Segment Open

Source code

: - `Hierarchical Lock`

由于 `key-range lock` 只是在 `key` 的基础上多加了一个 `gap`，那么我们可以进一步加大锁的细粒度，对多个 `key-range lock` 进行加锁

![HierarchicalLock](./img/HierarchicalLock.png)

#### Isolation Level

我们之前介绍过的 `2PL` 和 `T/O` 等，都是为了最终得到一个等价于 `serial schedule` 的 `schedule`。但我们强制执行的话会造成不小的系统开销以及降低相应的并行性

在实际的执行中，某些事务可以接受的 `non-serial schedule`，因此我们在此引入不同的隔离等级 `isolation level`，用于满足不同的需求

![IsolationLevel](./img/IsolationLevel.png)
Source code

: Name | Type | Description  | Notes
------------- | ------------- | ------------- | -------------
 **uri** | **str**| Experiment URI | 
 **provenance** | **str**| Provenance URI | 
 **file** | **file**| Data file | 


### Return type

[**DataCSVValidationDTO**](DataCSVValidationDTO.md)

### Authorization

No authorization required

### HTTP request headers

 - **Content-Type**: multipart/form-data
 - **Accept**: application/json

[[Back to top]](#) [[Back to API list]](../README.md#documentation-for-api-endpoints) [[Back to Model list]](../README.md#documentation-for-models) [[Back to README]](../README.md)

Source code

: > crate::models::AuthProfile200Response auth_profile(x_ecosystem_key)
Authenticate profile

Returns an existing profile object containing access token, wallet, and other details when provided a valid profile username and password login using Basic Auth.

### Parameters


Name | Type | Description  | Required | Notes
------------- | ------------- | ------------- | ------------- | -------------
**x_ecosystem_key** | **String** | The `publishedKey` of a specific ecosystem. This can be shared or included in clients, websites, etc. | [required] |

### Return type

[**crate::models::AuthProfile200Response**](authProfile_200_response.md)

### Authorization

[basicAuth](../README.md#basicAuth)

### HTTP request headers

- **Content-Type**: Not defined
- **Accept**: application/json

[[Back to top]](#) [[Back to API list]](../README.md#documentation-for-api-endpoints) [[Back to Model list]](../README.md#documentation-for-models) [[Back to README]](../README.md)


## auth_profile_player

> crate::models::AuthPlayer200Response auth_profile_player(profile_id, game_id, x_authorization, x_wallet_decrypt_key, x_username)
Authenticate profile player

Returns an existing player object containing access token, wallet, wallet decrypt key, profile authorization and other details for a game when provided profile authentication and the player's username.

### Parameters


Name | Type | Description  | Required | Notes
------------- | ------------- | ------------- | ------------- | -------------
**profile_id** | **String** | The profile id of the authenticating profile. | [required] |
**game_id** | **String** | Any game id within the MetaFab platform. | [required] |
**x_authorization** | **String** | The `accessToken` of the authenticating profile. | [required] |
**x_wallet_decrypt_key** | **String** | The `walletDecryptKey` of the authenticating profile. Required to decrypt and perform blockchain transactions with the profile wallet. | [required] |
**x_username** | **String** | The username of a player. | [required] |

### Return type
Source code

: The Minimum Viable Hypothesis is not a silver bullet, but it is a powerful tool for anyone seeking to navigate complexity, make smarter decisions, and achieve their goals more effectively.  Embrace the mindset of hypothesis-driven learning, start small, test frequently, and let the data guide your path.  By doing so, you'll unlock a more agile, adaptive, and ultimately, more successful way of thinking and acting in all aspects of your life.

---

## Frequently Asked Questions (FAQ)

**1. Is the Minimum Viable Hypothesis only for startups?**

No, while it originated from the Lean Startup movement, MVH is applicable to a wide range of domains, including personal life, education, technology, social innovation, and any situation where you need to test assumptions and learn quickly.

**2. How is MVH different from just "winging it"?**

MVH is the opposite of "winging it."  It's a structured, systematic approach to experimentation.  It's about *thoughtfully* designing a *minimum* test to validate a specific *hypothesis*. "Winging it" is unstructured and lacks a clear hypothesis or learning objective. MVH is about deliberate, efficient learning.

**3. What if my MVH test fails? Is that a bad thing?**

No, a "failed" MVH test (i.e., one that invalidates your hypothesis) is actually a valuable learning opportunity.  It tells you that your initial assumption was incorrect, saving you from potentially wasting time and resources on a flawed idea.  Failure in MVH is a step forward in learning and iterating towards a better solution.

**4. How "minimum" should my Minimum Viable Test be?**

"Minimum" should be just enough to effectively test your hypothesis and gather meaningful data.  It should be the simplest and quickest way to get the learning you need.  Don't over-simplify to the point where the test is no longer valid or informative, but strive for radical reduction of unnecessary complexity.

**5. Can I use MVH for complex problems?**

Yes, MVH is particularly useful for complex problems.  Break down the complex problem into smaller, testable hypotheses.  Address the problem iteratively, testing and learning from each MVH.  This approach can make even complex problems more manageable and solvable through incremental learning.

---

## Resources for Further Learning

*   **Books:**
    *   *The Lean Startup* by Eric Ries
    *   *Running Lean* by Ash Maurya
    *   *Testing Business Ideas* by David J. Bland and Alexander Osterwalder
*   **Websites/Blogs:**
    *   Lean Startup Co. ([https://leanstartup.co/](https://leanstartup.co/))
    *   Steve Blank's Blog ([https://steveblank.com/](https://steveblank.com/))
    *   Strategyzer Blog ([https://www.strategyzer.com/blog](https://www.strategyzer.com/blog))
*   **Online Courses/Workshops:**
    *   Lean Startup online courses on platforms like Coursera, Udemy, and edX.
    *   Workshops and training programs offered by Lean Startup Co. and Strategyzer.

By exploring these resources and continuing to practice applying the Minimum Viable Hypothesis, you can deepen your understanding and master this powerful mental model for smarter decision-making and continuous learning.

Segment Closed

Given the listing above, print all of it word for word.

_RESULT OF THE EXERCISE:_
Source code

: - `Hierarchical Lock`

由于 `key-range lock` 只是在 `key` 的基础上多加了一个 `gap`，那么我们可以进一步加大锁的细粒度，对多个 `key-range lock` 进行加锁

![HierarchicalLock](./img/HierarchicalLock.png)

#### Isolation Level

我们之前介绍过的 `2PL` 和 `T/O` 等，都是为了最终得到一个等价于 `serial schedule` 的 `schedule`。但我们强制执行的话会造成不小的系统开销以及降低相应的并行性

在实际的执行中，某些事务可以接受的 `non-serial schedule`，因此我们在此引入不同的隔离等级 `isolation level`，用于满足不同的需求

![IsolationLevel](./img/IsolationLevel.png)
Source code

: Name | Type | Description  | Notes
------------- | ------------- | ------------- | -------------
 **uri** | **str**| Experiment URI | 
 **provenance** | **str**| Provenance URI | 
 **file** | **file**| Data file | 


### Return type

[**DataCSVValidationDTO**](DataCSVValidationDTO.md)

### Authorization

No authorization required

### HTTP request headers

 - **Content-Type**: multipart/form-data
 - **Accept**: application/json

[[Back to top]](#) [[Back to API list]](../README.md#documentation-for-api-endpoints) [[Back to Model list]](../README.md#documentation-for-models) [[Back to README]](../README.md)

Source code

: > crate::models::AuthProfile200Response auth_profile(x_ecosystem_key)
Authenticate profile

Returns an existing profile object containing access token, wallet, and other details when provided a valid profile username and password login using Basic Auth.

### Parameters


Name | Type | Description  | Required | Notes
------------- | ------------- | ------------- | ------------- | -------------
**x_ecosystem_key** | **String** | The `publishedKey` of a specific ecosystem. This can be shared or included in clients, websites, etc. | [required] |

### Return type

[**crate::models::AuthProfile200Response**](authProfile_200_response.md)

### Authorization

[basicAuth](../README.md#basicAuth)

### HTTP request headers

- **Content-Type**: Not defined
- **Accept**: application/json

[[Back to top]](#) [[Back to API list]](../README.md#documentation-for-api-endpoints) [[Back to Model list]](../README.md#documentation-for-models) [[Back to README]](../README.md)


## auth_profile_player

> crate::models::AuthPlayer200Response auth_profile_player(profile_id, game_id, x_authorization, x_wallet_decrypt_key, x_username)
Authenticate profile player

Returns an existing player object containing access token, wallet, wallet decrypt key, profile authorization and other details for a game when provided profile authentication and the player's username.

### Parameters


Name | Type | Description  | Required | Notes
------------- | ------------- | ------------- | ------------- | -------------
**profile_id** | **String** | The profile id of the authenticating profile. | [required] |
**game_id** | **String** | Any game id within the MetaFab platform. | [required] |
**x_authorization** | **String** | The `accessToken` of the authenticating profile. | [required] |
**x_wallet_decrypt_key** | **String** | The `walletDecryptKey` of the authenticating profile. Required to decrypt and perform blockchain transactions with the profile wallet. | [required] |
**x_username** | **String** | The username of a player. | [required] |

### Return type
Source code

: The Minimum Viable Hypothesis is not a silver bullet, but it is a powerful tool for anyone seeking to navigate complexity, make smarter decisions, and achieve their goals more effectively.  Embrace the mindset of hypothesis-driven learning, start small, test frequently, and let the data guide your path.  By doing so, you'll unlock a more agile, adaptive, and ultimately, more successful way of thinking and acting in all aspects of your life.

---

## Frequently Asked Questions (FAQ)

**1. Is the Minimum Viable Hypothesis only for startups?**

No, while it originated from the Lean Startup movement, MVH is applicable to a wide range of domains, including personal life, education, technology, social innovation, and any situation where you need to test assumptions and learn quickly.

**2. How is MVH different from just "winging it"?**

MVH is the opposite of "winging it."  It's a structured, systematic approach to experimentation.  It's about *thoughtfully* designing a *minimum* test to validate a specific *hypothesis*. "Winging it" is unstructured and lacks a clear hypothesis or learning objective. MVH is about deliberate, efficient learning.

**3. What if my MVH test fails? Is that a bad thing?**

No, a "failed" MVH test (i.e., one that invalidates your hypothesis) is actually a valuable learning opportunity.  It tells you that your initial assumption was incorrect, saving you from potentially wasting time and resources on a flawed idea.  Failure in MVH is a step forward in learning and iterating towards a better solution.

**4. How "minimum" should my Minimum Viable Test be?**

"Minimum" should be just enough to effectively test your hypothesis and gather meaningful data.  It should be the simplest and quickest way to get the learning you need.  Don't over-simplify to the point where the test is no longer valid or informative, but strive for radical reduction of unnecessary complexity.

**5. Can I use MVH for complex problems?**

Yes, MVH is particularly useful for complex problems.  Break down the complex problem into smaller, testable hypotheses.  Address the problem iteratively, testing and learning from each MVH.  This approach can make even complex problems more manageable and solvable through incremental learning.

---

## Resources for Further Learning

*   **Books:**
    *   *The Lean Startup* by Eric Ries
    *   *Running Lean* by Ash Maurya
    *   *Testing Business Ideas* by David J. Bland and Alexander Osterwalder
*   **Websites/Blogs:**
    *   Lean Startup Co. ([https://leanstartup.co/](https://leanstartup.co/))
    *   Steve Blank's Blog ([https://steveblank.com/](https://steveblank.com/))
    *   Strategyzer Blog ([https://www.strategyzer.com/blog](https://www.strategyzer.com/blog))
*   **Online Courses/Workshops:**
    *   Lean Startup online courses on platforms like Coursera, Udemy, and edX.
    *   Workshops and training programs offered by Lean Startup Co. and Strategyzer.

By exploring these resources and continuing to practice applying the Minimum Viable Hypothesis, you can deepen your understanding and master this powerful mental model for smarter decision-making and continuous learning.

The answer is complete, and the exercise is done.